Le syndrome de la fille qui remet en cause son existence à chaque fois qu'elle prend des vacances
En musique: Benjamin Biolay - Night shop
Cela faisait longtemps. Je me demandais quand il allait revenir. Je savais bien qu'il n'était pas parti de ma vie, qu'il s'était éloigné sans jamais vraiment me quitter des yeux. On ne se refait pas. Il y a des permanences contre lesquelles on ne peut pas lutter. C'est ainsi.
Mon blues.
Quand je l'ai senti s'emparer de moi l'autre jour, c'était un peu comme une rencontre qui a l'air fortuite mais qui ne l'est pas. Comme quand quelqu'un fait semblant de tomber sur vous par hasard dans la rue, alors qu'il vous a repéré depuis longtemps. Comme quand on revoit quelqu'un qui est sorti de notre vie avec en fond de cerveau une petite voix qui vous dit "j'étais sûre qu'on se recroiserait".
Il me prend à la gorge quand il arrive. Je la sens qui se serre et les idées qui me viennent sont si noires que je suis obligée de m'arrêter. J'ai la tête qui tourne et il faut que je m'assoie. Cela peut durer quelques secondes ou plusieurs minutes. Comme si un autre prenait possession de votre corps et qu'il fallait lui laisser quelques instants pour qu'il s'y installe et que vous ne fassiez plus qu'un.
Mon blues est revenu. Il laisse encore un peu de souffle à ma sérénité si durement acquise. Mais pour combien de temps?
Est-ce que tu la connais cette angoisse-là? Celle qui se demande pourquoi tant de gens arrivent à construire, alors que toi tu ne sais que détruire ou t'installer sur des zones inondables. Celle qui se demande ce que tu as fait de mal pour être à ce point punie du bonheur, pourquoi il faut que l'on te le retire toujours après t'en avoir mis un peu sur les lèvres, pourquoi tu es à ce point vulnérable de croire encore et toujours qu'un amour fabuleux est possible. Pourquoi tu continues d'avoir de l'affection pour ceux qui ne respectent rien. Pourquoi tu n'as aucun sentiment pour celui qui est prêt à tout te donner. Pourquoi l'équilibre se rompt-il aussi vite quand tu as mis des années à essayer de l'atteindre enfin? Pourquoi les choses sont-elles aussi mal faites?
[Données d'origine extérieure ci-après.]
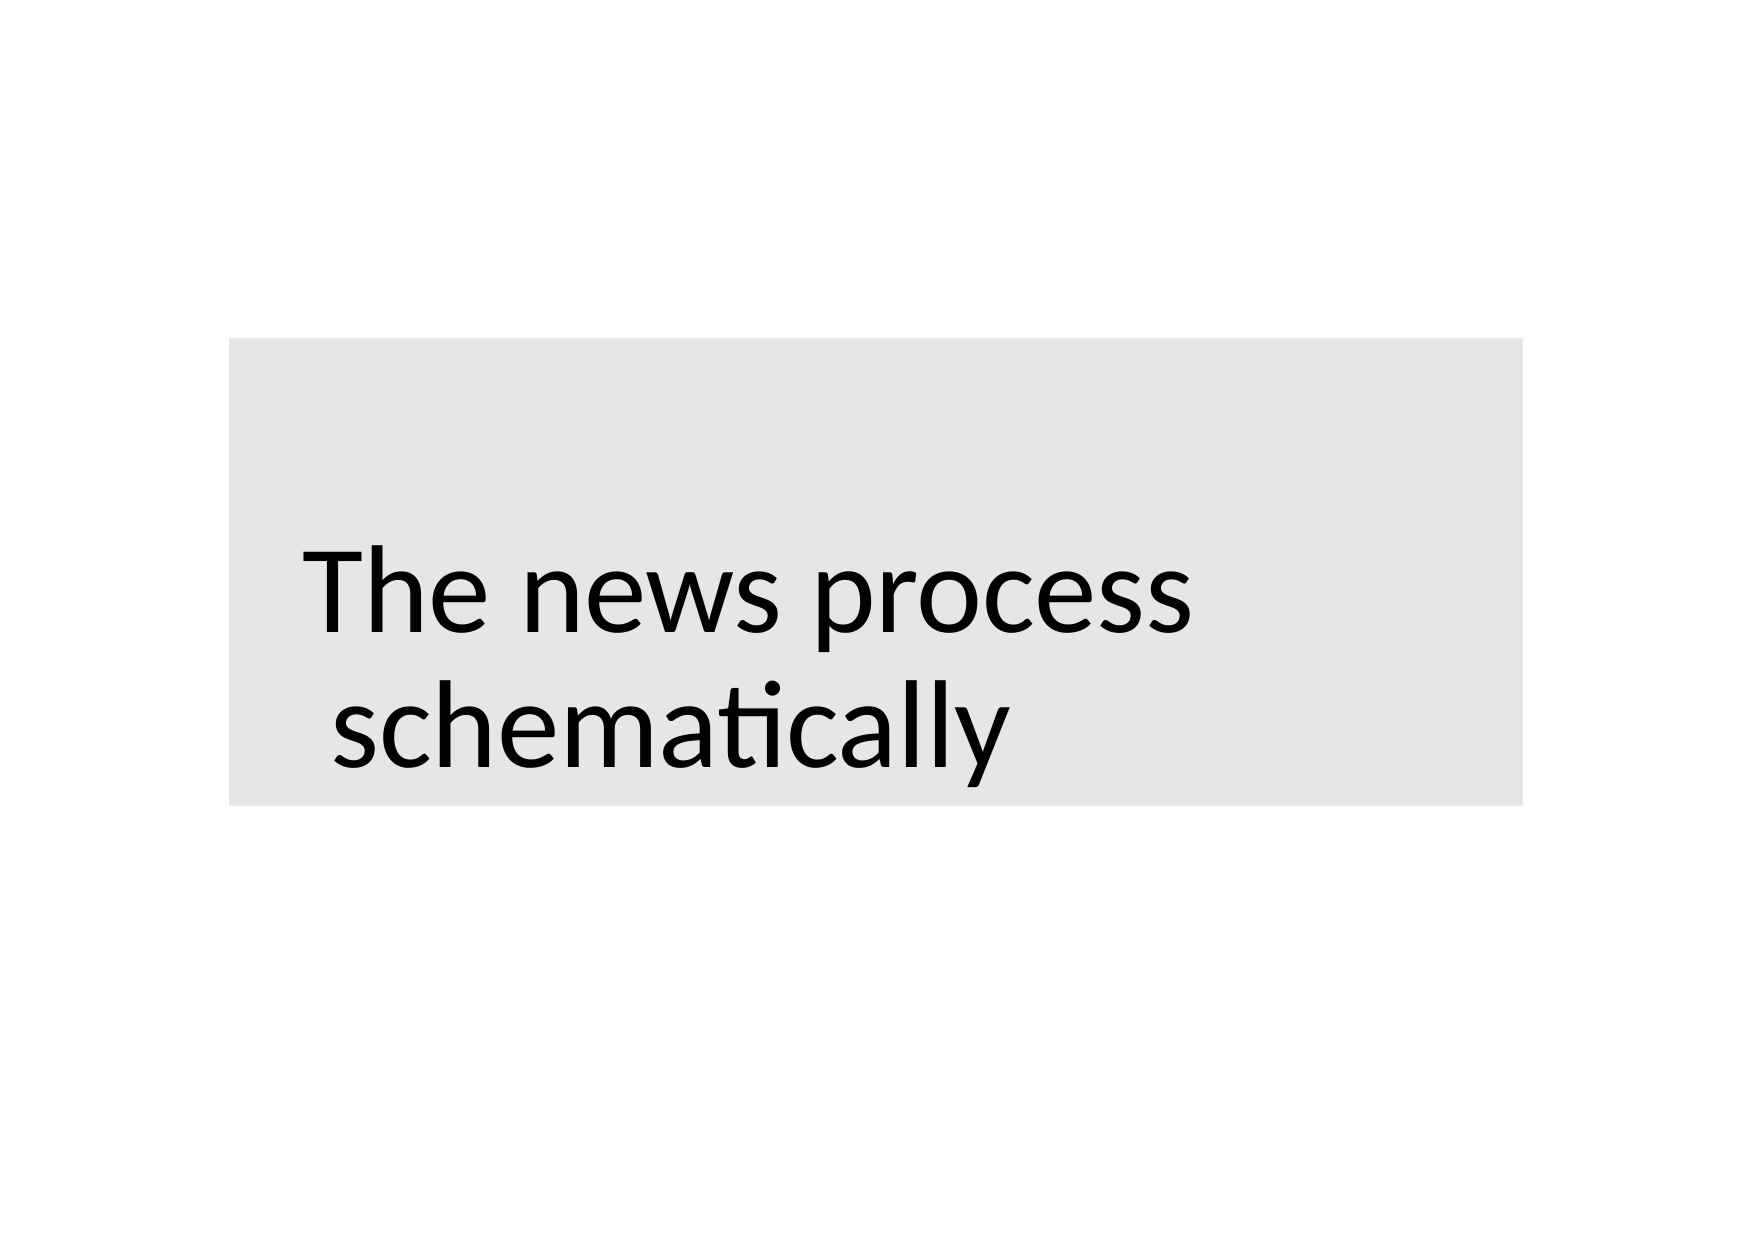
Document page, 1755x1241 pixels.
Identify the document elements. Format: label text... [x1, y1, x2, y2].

Mon blues peut me faire tourner ces questions pendant des heures sans que jamais cela ne s'arrête. Parfaitement épuisant.
Jusqu'au moment où, l'ipod dans les oreilles pour faire disparaître la voix de l'inquiétude, tu te surprends à te dire:
"Cette musique-là serait parfaite pour mon enterrement".
Remonter à la surface de toute urgence pour reprendre son souffle. Et cesser d'imaginer la suite.